Why Teddy Roosevelt Rocks My Socks

I know this topic is of a slightly different bent than what you usually read here, but I was doing a little research on the Spanish-American War for work today and Paul Johnson, as he usually does, gave me a few moments of great delight. Although Johnson's A History of the American People was introduced to me in college, many of his character sketches of great leaders and figures from America's past are so brilliant, lively and comical that my little seventh graders were often inspired to numerous fits of hilarity and artistic recreations by the personages described. Enter Teddy Roosevelt.

It was his object to overcome his physical debility by pushing himself to the limit of his resources: he wrote a letter home boasting, 'I have just come in from spending thirteen hours in the saddle.' There were still a few buffalo and Sioux Indians around and the frontier was not yet 'closed' in the Jackson Turner sense. There was, now and always, a touch of Hemingway literary-machismo about TR and a longing to play John Wayne roles. . . . He wrote home: 'I wear a sombrero, silk neckerchief, fringed buckskin shirt, sealskin chaparajos or riding trousers, alligator hide boots, and with my pearl-hilted revolvers and beautifully finished Winchester rifle, I shall be able to face anything.' His silver-mounted Bowie knife came from Tiffany's, as did his silver belt-buckle with a bear's head and his initialed silver spurs.

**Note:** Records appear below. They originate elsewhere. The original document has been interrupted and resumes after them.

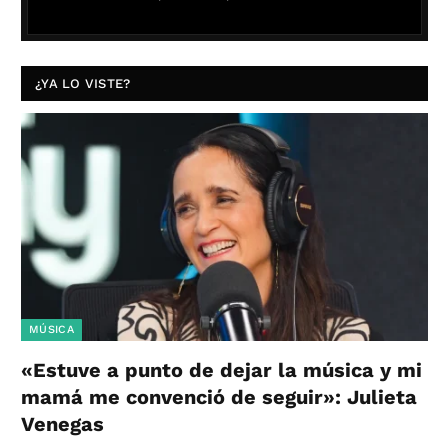
¿YA LO VISTE?
MÚSICA
«Estuve a punto de dejar la música y mi
mamá me convenció de seguir»: Julieta
Venegas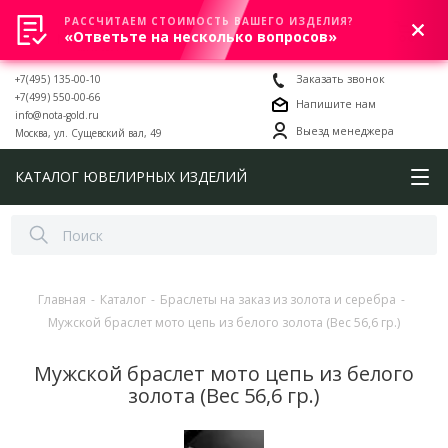
РАССЧИТАЕМ СТОИМОСТЬ ВАШЕГО ИЗДЕЛИЯ?
0
«Ответьте на несколько вопросов»
+7(495) 135-00-10
Заказать звонок
+7(499) 550-00-66
Напишите нам
info@nota-gold.ru
Выезд менеджера
Москва, ул. Сущевский вал, 49
КАТАЛОГ ЮВЕЛИРНЫХ ИЗДЕЛИЙ
Главная
-
Каталог
-
Браслеты на заказ из золота и серебра
-
Мужской браслет мото цепь из белого золота (Вес 56,6 гр.)
Мужской браслет мото цепь из белого
золота (Вес 56,6 гр.)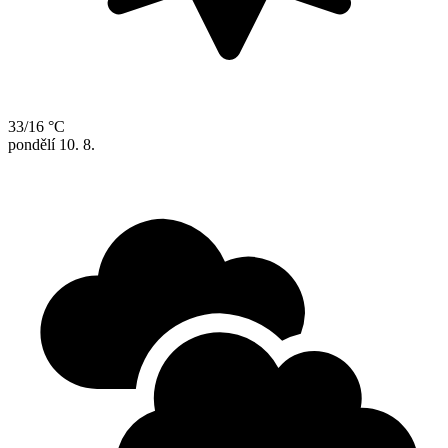
33/16 °C
pondělí
10. 8.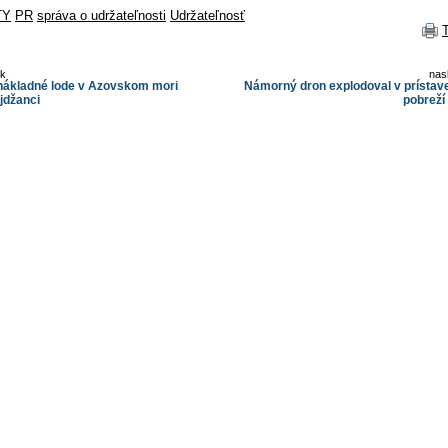
TY
PR
správa o udržateľnosti
Udržateľnosť
ok
nas
 nákladné lode v Azovskom mori
Námorný dron explodoval v prístav
ajdžanci
pobreží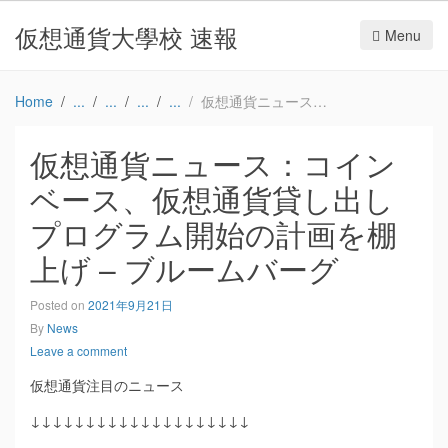
仮想通貨大學校 速報
Menu
Home
仮想通貨ニュース：コインベース、仮想通貨貸し出しプログラム開始の計画を棚上げ – ブルームバーグ
仮想通貨ニュース：コイン
ベース、仮想通貨貸し出し
プログラム開始の計画を棚
上げ – ブルームバーグ
Posted on
2021年9月21日
By
News
Leave a comment
仮想通貨注目のニュース
↓↓↓↓↓↓↓↓↓↓↓↓↓↓↓↓↓↓↓↓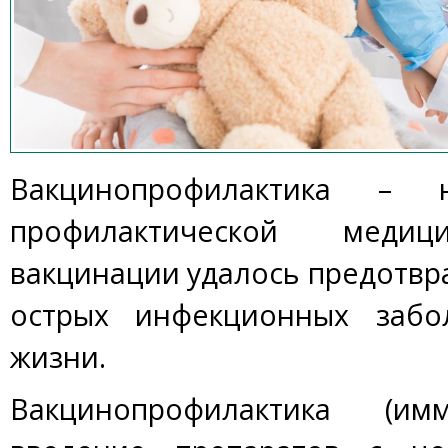
Вакцинопрофилактика – 
профилактической мед
вакцинации удалось предотвр
острых инфекционных забо
жизни.
Вакцинопрофилактика (имм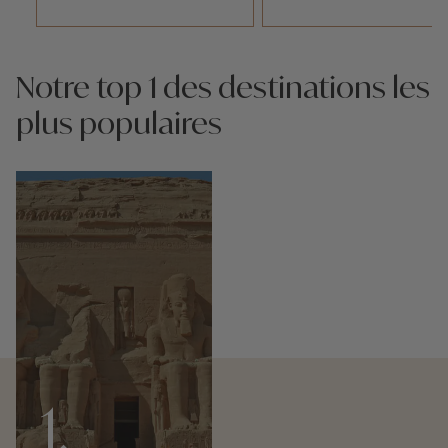
Notre top 1 des destinations les
plus populaires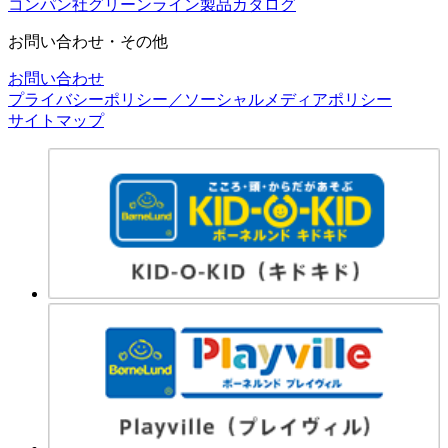
コンパン社グリーンライン製品カタログ
お問い合わせ・その他
お問い合わせ
プライバシーポリシー／ソーシャルメディアポリシー
サイトマップ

He duly shot his grizzly -- 'The bullet hole in his skull was as exactly between his eyes as if I had measured the distance with a carpenter's rule.' He said to a local bully called Paddock, who threatened to hound him off his range: 'I understand you have threatened to kill me on sight. I have come over to see when you want to begin the killing and to let you know that if you have anything to say against me, now is the time to say it.' . . . He summed up his philosophy in a Fourth of July oration:
Like all Americans, I like big things: big prairies, big forests and mountains, big wheat fields, railroads -- and herds of cattle too -- big factories and steamboats and everything else. But we must keep steadily in mind that no people were ever yet benefited by riches if their prosperity corrupted their virtue. It is more important that we should show ourselves honest, brave, truthful, and intelligent than that we should own all the railways and grain elevators in the world. We have fallen heirs to the most glorious heritage a people ever received and each of us must do his part if we wish to show that this nation is worthy of its good fortune.
There can be no doubt that TR believed every word of these sentiments and did his best to live up to them. He was exactly the same kind of romantic-intellectual-man-of-action-writer-professional-politician as his younger contemporary, Winston Churchill. The two did not like each other, having so much in common, and being so competitive; and TR criticized Churchill severely because 'he does not stand up when ladies come into the room' (such things mattered in those days). A History of the American People, 616-617, emphasis added.



  1. I like TR's style, though not his politics so much. If you have the time and the interest, I'd be interested to hear what you think of these criticisms:

    I will also say that like it's cool that in the TV show "Blue Bloods," Tom Selleck has a picture of TR in his office. Both big guys with big mustaches

    1. I just saw this comment; thanks for the link, Anonymous!